Sejenak, waktu seakan terhenti. Nazam tak pernah menyangka Sofia akan bereaksi seperti ini. Dia pikir wanita itu hanya akan menjadi seorang istri penurut dan mengalah. Ternyata ia salah sangka.

"Kamu tak tahu apa salahmu? Serius?" Nazam mendorong bahu Sofia sampai punggungnya menyentuh tembok. Matanya menatap lebih marah.

'Kamu tersenyum dan tertawa kepada laki-laki lain tepat di hadapanku! Itu salahmu!' jeritnya dalam hati. Jika bukan karena gengsi yang sangat tinggi, Nazam sudah pasti mengatakannya di depan wajah Sofia.

Tak peduli seberapa banyak air mata yang tumpah, Nazam tetap tak bisa menahan gejolak amarah yang bergemuruh dalam dada. Semakin diingat, semakin membuatnya tersiksa.
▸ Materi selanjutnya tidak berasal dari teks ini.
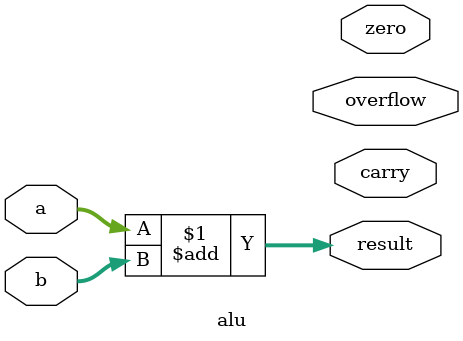
<source format=v>
module alu(
        input [3:0] a,
        input [3:0] b,
        output reg [3:0] result,
        output reg carry,
        output reg zero,
        output reg overflow
    );
    assign result = a + b;
endmodule

</source>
"Mas berhenti mendorong. Punggungku sakit!" pekiknya sambil mendorong badan Nazam kembali.

Nazam memejamkan mata, seakan tersadar dari perilaku kasarnya. Ia melepaskan bahu Sofia, mundur beberapa langkah.
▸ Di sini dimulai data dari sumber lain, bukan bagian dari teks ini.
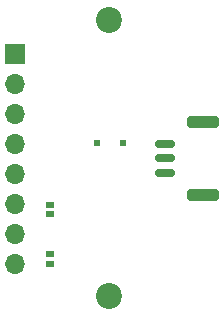
<source format=gbr>
%TF.GenerationSoftware,KiCad,Pcbnew,6.0.10-86aedd382b~118~ubuntu22.04.1*%
%TF.CreationDate,2023-02-07T19:31:44+01:00*%
%TF.ProjectId,connectorBoard,636f6e6e-6563-4746-9f72-426f6172642e,rev?*%
%TF.SameCoordinates,Original*%
%TF.FileFunction,Soldermask,Top*%
%TF.FilePolarity,Negative*%
%FSLAX46Y46*%
G04 Gerber Fmt 4.6, Leading zero omitted, Abs format (unit mm)*
G04 Created by KiCad (PCBNEW 6.0.10-86aedd382b~118~ubuntu22.04.1) date 2023-02-07 19:31:44*
%MOMM*%
%LPD*%
G01*
G04 APERTURE LIST*
G04 Aperture macros list*
%AMRoundRect*
0 Rectangle with rounded corners*
0 $1 Rounding radius*
0 $2 $3 $4 $5 $6 $7 $8 $9 X,Y pos of 4 corners*
0 Add a 4 corners polygon primitive as box body*
4,1,4,$2,$3,$4,$5,$6,$7,$8,$9,$2,$3,0*
0 Add four circle primitives for the rounded corners*
1,1,$1+$1,$2,$3*
1,1,$1+$1,$4,$5*
1,1,$1+$1,$6,$7*
1,1,$1+$1,$8,$9*
0 Add four rect primitives between the rounded corners*
20,1,$1+$1,$2,$3,$4,$5,0*
20,1,$1+$1,$4,$5,$6,$7,0*
20,1,$1+$1,$6,$7,$8,$9,0*
20,1,$1+$1,$8,$9,$2,$3,0*%
G04 Aperture macros list end*
%ADD10RoundRect,0.150000X0.700000X-0.150000X0.700000X0.150000X-0.700000X0.150000X-0.700000X-0.150000X0*%
%ADD11RoundRect,0.250000X1.100000X-0.250000X1.100000X0.250000X-1.100000X0.250000X-1.100000X-0.250000X0*%
%ADD12R,0.500000X0.500000*%
%ADD13C,2.200000*%
%ADD14R,0.700000X0.500000*%
%ADD15R,1.700000X1.700000*%
%ADD16O,1.700000X1.700000*%
G04 APERTURE END LIST*
D10*
%TO.C,J2*%
X196143000Y-96246000D03*
X196143000Y-94996000D03*
X196143000Y-93746000D03*
D11*
X199343000Y-98096000D03*
X199343000Y-91896000D03*
%TD*%
D12*
%TO.C,D1*%
X192616000Y-93726000D03*
X190416000Y-93726000D03*
%TD*%
D13*
%TO.C,H2*%
X191389000Y-83312000D03*
%TD*%
D14*
%TO.C,D3*%
X186436000Y-98895000D03*
X186436000Y-99695000D03*
%TD*%
%TO.C,D2*%
X186436000Y-103105000D03*
X186436000Y-103905000D03*
%TD*%
D13*
%TO.C,H1*%
X191389000Y-106680000D03*
%TD*%
D15*
%TO.C,J1*%
X183490000Y-86121000D03*
D16*
X183490000Y-88661000D03*
X183490000Y-91201000D03*
X183490000Y-93741000D03*
X183490000Y-96281000D03*
X183490000Y-98821000D03*
X183490000Y-101361000D03*
X183490000Y-103901000D03*
%TD*%
M02*

</source>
"Kamu gila! Tak waras!" umpat Sofia menatap tajam dengan mata merahnya. Segera ia hapus air mata itu secara asal, berniat pergi. Kali ini bagian dia yang mendorong tubuh kekar Nazam. "Minggir!"

Nazam terhuyung. Masih tenggelam dalam dunianya sendiri. Tentang amarah yang terus meledak-ledak, dan kepada Sofia lah dia meluapkan semua.

Pintu kamar tertutup kencang, menandakan betapa besar kemarahan Sofia. Nazam mengacak rambutnya frustrasi.

"Sialan! Ada apa denganku?!" Nazam memejamkan mata, masih mencari tahu alasan mengapa ia seemosi itu.

"Kenapa aku semarah ini hanya karena dia tebar senyum kepada koki itu!"

Lupakan, semua hanya akan bertambah buruk kalau dia meneruskan semua ingatan itu. Tentang Sofia, atau tentang koki restaurant yang gedungnya ada di seberang hotel, dan juga ingatan tentang tawa mereka yang terdengar begitu akrab. Jika tidak, Nazam sungguh akan gila.

***

Nazam pergi menyusul Sofia setelah bisa sedikit meredakan gejolak amrahnya. Serius, kali ini dia ingin meminta maaf. Meski Nazam sendiri tahu tak akan mudah mendapat maaf dari Sofia setelah perlakuan kasar itu terjadi.

Terpaksa, meski Nazam benci menginjakkan kaki di restaurant itu lagi, ia harus ke sana untuk mengejar Sofia. Akan tetapi, jangankan punya kesempatan untuk minta maaf, ketika ia telah bertemu mata dari jarak terjauhnya saja, wanita itu memilih pergi dari tempat duduknya.

"Kamu sungguh marah, Sofia? Serius?" Nazam membuntuti ke mana langkah kaki Sofia. Namun, tiba-tiba terhenti ketika melihat seorang laki-laki menyapa istrinya dengan senyum paling menyebalkan menurut Nazam.

"Bukankah itu si koki? Kenapa dia ada di sana dan lagi-lagi menggoda istriku!" Nazam segera menghampiri.

Sofia melihat Nazam dan bermaksud pergi.

"Sofia, berhenti di situ!" Namun, suara lantangnya menghentikan langkah kaki Sofia. Segera setelah jarak sudah dekat, Nazam menarik tangan wanita itu tanpa melepas pandangan kepada Raska.

Tampak bola api membara di mata Nazam. Kemarahan yang sebelumnya berhasil ia redam kini kembali berkobar.